Исходный отрывок →

#####

Дамы в фешенебельных салонах считали его очаровательным, галантным кавалером, рабочие римских предприятий охотно выпивали со "свойским парнем", немецкие офицеры были уверены, что этот врач - отпрыск старинной прусской семьи, подарившей Германии несколько бравых офицеров и генералов.
- Вообще-то, - не раз говорил Федор Петрович, - больше всего мне нравится ходить с докторской сумкой - очень она удобна для конспирации. В нее можно спрятать все что угодно: и оружие, и литературу, и одежду на двух человек.
Разумеется, чтобы успешно играть свою роль, нужно было быть человеком высокообразованным. Федор Петрович был именно таким. Он свободно изъяснялся на русском, немецком, итальянском и других европейских языках.
В ноябре 1943 года на одной из улиц Рима были обнаружены трупы двух немецких офицеров. На убитых эсэсовцах не было ни мундиров со знаками отличия, ни фуражек, ни сапог.
Фашистские ищейки пытались напасть на след неизвестного мстителя. По рассказам очевидцев, видевших офицеров незадолго до смерти, с ними в кабачке был третий эсэсовец, высокий, белокурый. Говорили еще об одной примете этого красивого офицера - он пил в два раза больше, чем его приятели вместе взятые. Потом пошли слухи, что высокий эсэсовец - вовсе не немецкий офицер, а доктор, который носит в чемодане автоматический пистолет и очень умело пользуется им. Однако эти скудные и противоречивые сведения не помогли гестаповцам найти доктора, который причинил им столько беспокойства.
С какой изобретательностью устраивал он побеги военнопленных из фашистских лагерей! Решительный и осторожный, смелый до дерзости, когда это было нужно, он умел и организовать нападение на немецкий отряд, и достать оружие, и завязать нужные знакомства.
Многие товарищи, которые знали об умении Федора Петровича быстро завоевывать благосклонность женщин самого различного круга, считали его ловеласом. Но это было вовсе не так.
Некоторые подпольщики несколько раз видели его с миловидной девушкой, дочерью русских эмигрантов. Эта девушка нередко помогала доктору в его опасных похождениях. Они любили друг друга...
В боевой жизни Бессонному помогали и другие люди.
Одним из них был молодой итальянский коммунист столяр Луиджи Дзордзи, который жил недалеко от виллы "трех слонов" в доме № 24 по улице Бизаньо. Луиджи служил в этом доме сторожем и портье. С его помощью на чердаке и в подвале дома скрывались советские военнопленные. Об этом писал впоследствии в итальянском журнале "Фолла" адвокат Оливьери, живший на пятом этаже этого дома.
...А Рим жил своей жизнью - сложной и многообразной. Ранним утром тысячи рабочих торопились к станкам и машинам, продавцы открывали магазины со скудной провизией, вокруг них выстраивались безмолвные очереди, кафе наполнялись хмурыми посетителями, и даже дети как будто утеряли частицу своей живости.

#####

Что нужно сделать →
a - Сократите абзац отрывка о Федоре Петровиче, который начинается словами «Фашистские ищейки пытались напасть на след», и сохраните его главные факты.
b - Подхватите отрывок о Федоре Петровиче в оккупированном Риме и продолжите его с того места, на котором он заканчивается.

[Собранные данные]
#####

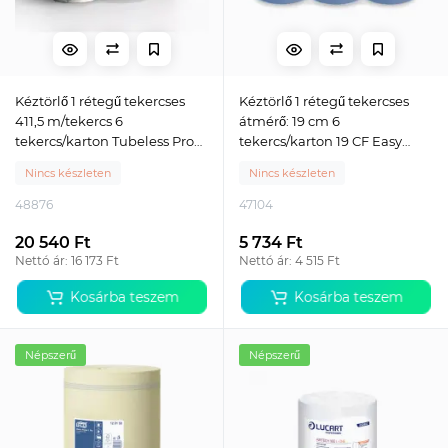
Kéztörlő 1 rétegű tekercses
Kéztörlő 1 rétegű tekercses
411,5 m/tekercs 6
átmérő: 19 cm 6
tekercs/karton Tubeless Pro
tekercs/karton 19 CF Easy
410 Maxi fehér
Blue Lucart_861096 kék
Nincs készleten
Nincs készleten
48876
47104
20 540 Ft
5 734 Ft
Nettó ár: 16 173 Ft
Nettó ár: 4 515 Ft
Kosárba teszem
Kosárba teszem
Népszerű
Népszerű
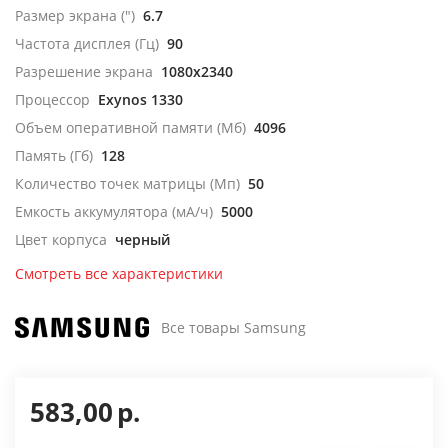
Размер экрана (")
6.7
Частота дисплея (Гц)
90
Разрешение экрана
1080x2340
Процессор
Exynos 1330
Объем оперативной памяти (Мб)
4096
Память (Гб)
128
Количество точек матрицы (Мп)
50
Емкость аккумулятора (мА/ч)
5000
Цвет корпуса
черный
Смотреть все характеристики
Все товары Samsung
583,00
р.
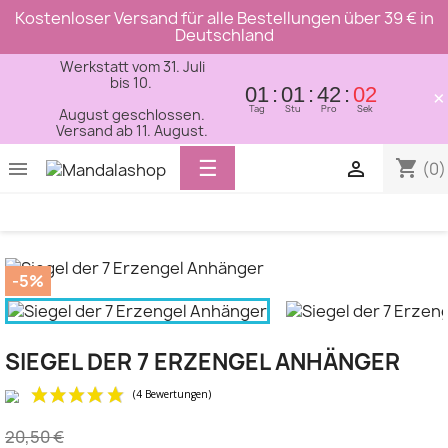
Kostenloser Versand für alle Bestellungen über 39 € in
Deutschland
Werkstatt vom 31. Juli
bis 10.
01
01
42
01
×
Tag
Stu
Pro
Sek
August geschlossen.
Versand ab 11. August.
Toggle
☰
shopping_cart


(0)
navigation
-5%
SIEGEL DER 7 ERZENGEL ANHÄNGER
20,50 €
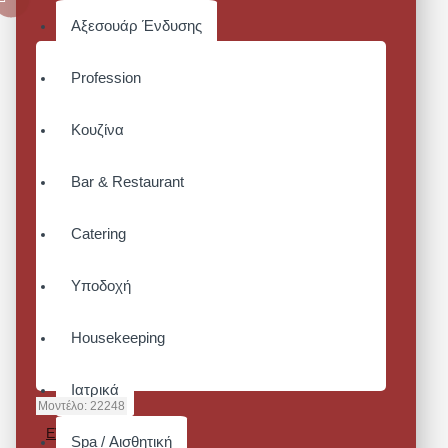
Αξεσουάρ Ένδυσης
Profession
Κουζίνα
Bar & Restaurant
Catering
Υποδοχή
Housekeeping
Ιατρικά
Μοντέλο:
22248
EVERLIGHT
Spa / Αισθητική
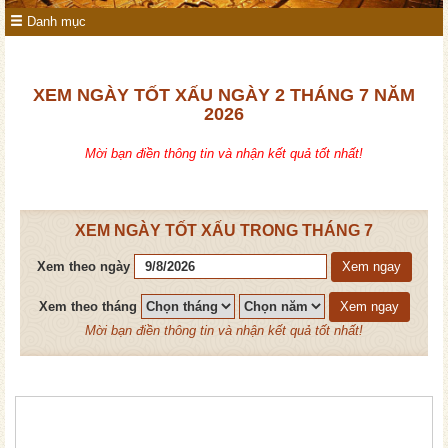
Danh mục
XEM NGÀY TỐT XẤU NGÀY 2 THÁNG 7 NĂM
2026
Mời bạn điền thông tin và nhận kết quả tốt nhất!
XEM NGÀY TỐT XẤU TRONG THÁNG 7
Xem theo ngày
Xem ngay
Xem theo tháng
Xem ngay
Mời bạn điền thông tin và nhận kết quả tốt nhất!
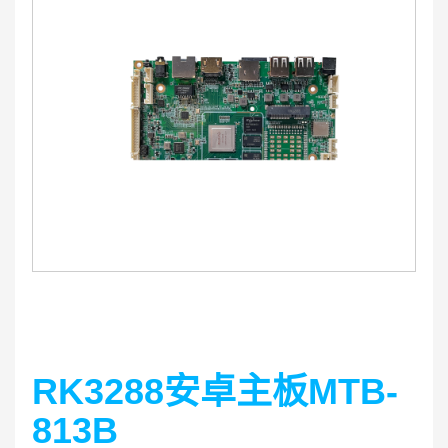
RK3288安卓主板MTB-
813B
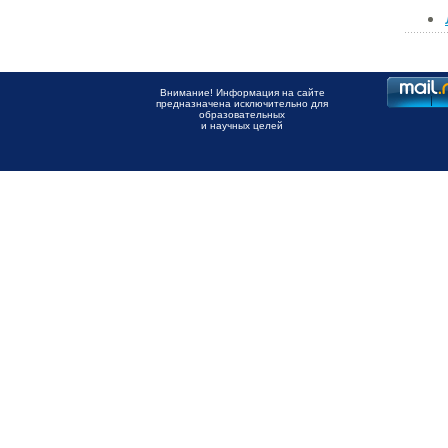
Внимание! Информация на сайте
предназначена исключительно для
образовательных
и научных целей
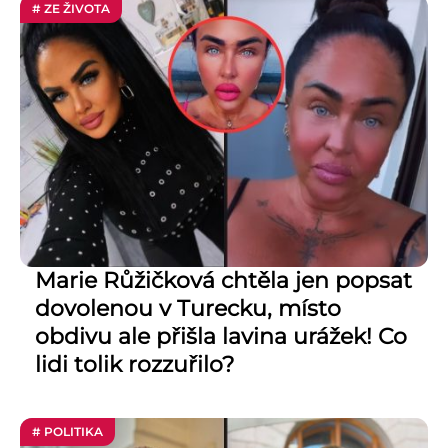
# ZE ŽIVOTA
Marie Růžičková chtěla jen popsat
dovolenou v Turecku, místo
obdivu ale přišla lavina urážek! Co
lidi tolik rozzuřilo?
# POLITIKA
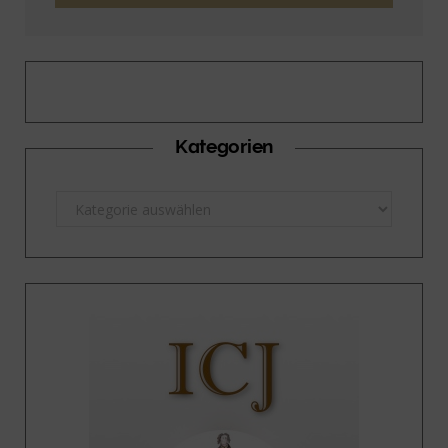
Kategorien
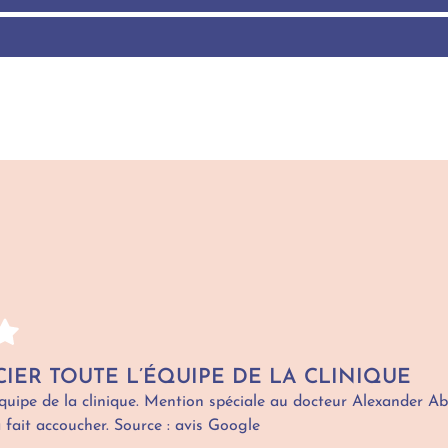
CIER TOUTE L’ÉQUIPE DE LA CLINIQUE
’équipe de la clinique. Mention spéciale au docteur Alexander A
fait accoucher. Source : avis Google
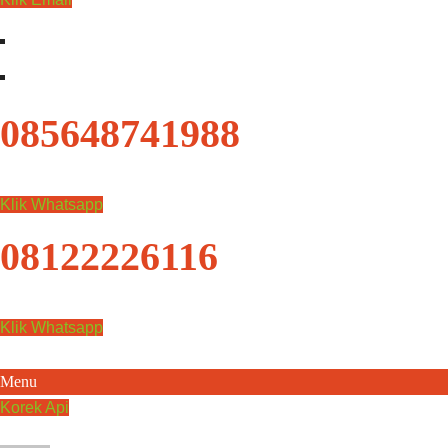
085648741988
Klik Whatsapp
08122226116
Klik Whatsapp
Menu
Korek Api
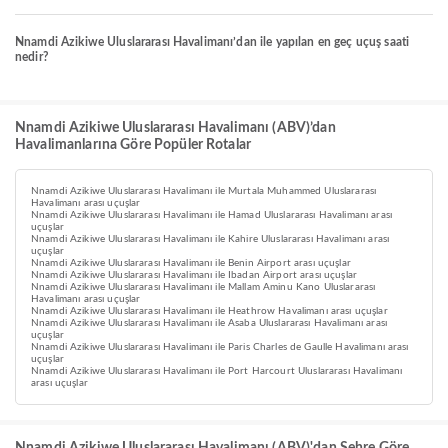
Nnamdi Azikiwe Uluslararası Havalimanı’dan ile yapılan en geç uçuş saati
nedir?
Nnamdi Azikiwe Uluslararası Havalimanı (ABV)’dan
Havalimanlarına Göre Popüler Rotalar
Nnamdi Azikiwe Uluslararası Havalimanı ile Murtala Muhammed Uluslararası
Havalimanı arası uçuşlar
Nnamdi Azikiwe Uluslararası Havalimanı ile Hamad Uluslararası Havalimanı arası
uçuşlar
Nnamdi Azikiwe Uluslararası Havalimanı ile Kahire Uluslararası Havalimanı arası
uçuşlar
Nnamdi Azikiwe Uluslararası Havalimanı ile Benin Airport arası uçuşlar
Nnamdi Azikiwe Uluslararası Havalimanı ile Ibadan Airport arası uçuşlar
Nnamdi Azikiwe Uluslararası Havalimanı ile Mallam Aminu Kano Uluslararası
Havalimanı arası uçuşlar
Nnamdi Azikiwe Uluslararası Havalimanı ile Heathrow Havalimanı arası uçuşlar
Nnamdi Azikiwe Uluslararası Havalimanı ile Asaba Uluslararası Havalimanı arası
uçuşlar
Nnamdi Azikiwe Uluslararası Havalimanı ile Paris Charles de Gaulle Havalimanı arası
uçuşlar
Nnamdi Azikiwe Uluslararası Havalimanı ile Port Harcourt Uluslararası Havalimanı
arası uçuşlar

#####

Ответы по заданиям →
a - Гестаповцы искали неизвестного мстителя. Очевидцы говорили, что перед гибелью двух офицеров с ними в кабачке был третий эсэсовец, высокий и белокурый, который пил вдвое больше их обоих. Потом пошли слухи, что это не немецкий офицер, а доктор с автоматическим пистолетом в чемодане. Эти скудные и противоречивые сведения не помогли гестаповцам его найти.

b -
Римлянам поистине было трудно дышать, глядя на фашистские мундиры, слушая мерный топот тяжелых немецких сапог на вековых плитах исторических площадей.
Дорогие рестораны были переполнены, как и в прежние годы, блестящие "бенцы", "мерседесы", итальянские "фиаты" бешено носились по улицам, порой сверкали в ночи разноцветные огни карнавалов и фейерверки взвивались над старинными палаццо, как и прежде, гремела веселая музыка. Но нередко ее заглушали глухие взрывы и резкие звуки выстрелов, а в зареве внезапных пожаров бледнели карнавальные огни.
Лихорадочное веселье завоевателей и их приспешников напоминало пир во время чумы, описанный еще пером Боккаччо...
Два непримиримых мира разной жизнью жили в стенах Вечного города.
Когда связной принес страшную весть о том, что многие подпольщики, в том числе и Кубышкин, Остапенко, Галафати, брошены в тюрьму, даже Бессонный был потрясен. Что делать? С помощью итальянских коммунистов он прежде всего постарался связаться с тюрьмой. Был выработан смелый план нападения на Реджина Чёли и эсэсовскую тюрьму на Виа Тассо, в которой сидело много патриотов. Среди них были дивизионный генерал, инвалид войны Симоне Симони, генерал авиации, директор оружейного завода "Польверифичио Стаккини" в Риме Сабато Мартели Кастальди, который срывал обеспечение гитлеровских войск военным снаряжением и организовывал доставку оружия партизанам Лацио и Абруцц.
Но план нападения на тюрьмы был отвергнут англо-американскими офицерами, осуществлявшими связь с военной джунтой Комитета национального освобождения. В результате немцам удалось осуществить свои злодеяния в Ардеатинских пещерах и увезти с собой из Рима много заложников, которые затем были расстреляны в населенном пункте Сторта.
Странный гестаповец
Алексей когда-то читал о порядках в застенках итальянской полиции, на то, что он увидел в "Царице небесной", превосходило самые страшные картины, созданные воображением. Арестованные спали на цементном полу. С ними разговаривали при помощи "гума" - короткой резиновой дубинки. Избивали всюду, даже в кабинете врача, если кому-либо удавалось туда попасть. Над входом в коридор кто-то кровью сделал надпись из Дантова "Ада": "Оставь надежду всяк сюда входящий".
Но надежда, пусть неясная, слабая, все же теплилась...
Однажды раздался голос:
- Кубышкин, на допрос!
В комнате следователя Алексея ждал высокий, худой, рыжий офицер с темным лицом и тяжелыми морщинами вокруг глубоко посаженных глаз. Он то плотно сжимал тонкие искривленные губы, то кричал:
- Расстреляю! Говори, где помещается штаб партизан! Кто такой Бессонный? Где его найти?
Алексей молчал.
За столом, под портретом Гитлера, сидел еще один офицер, приземистый, тучный, словно туго набитый куль. Сузив косо поставленные глаза, он молчал и внимательно наблюдал за ходом допроса.
В комнате было жарко. Сквозь мутные окна просачивался неяркий свет дворовых тюремных фонарей.
Рыжий офицер опять повторил свои вопросы и расстегнул ворот кителя.
Алексей угрюмо бросил:
- Не знаю.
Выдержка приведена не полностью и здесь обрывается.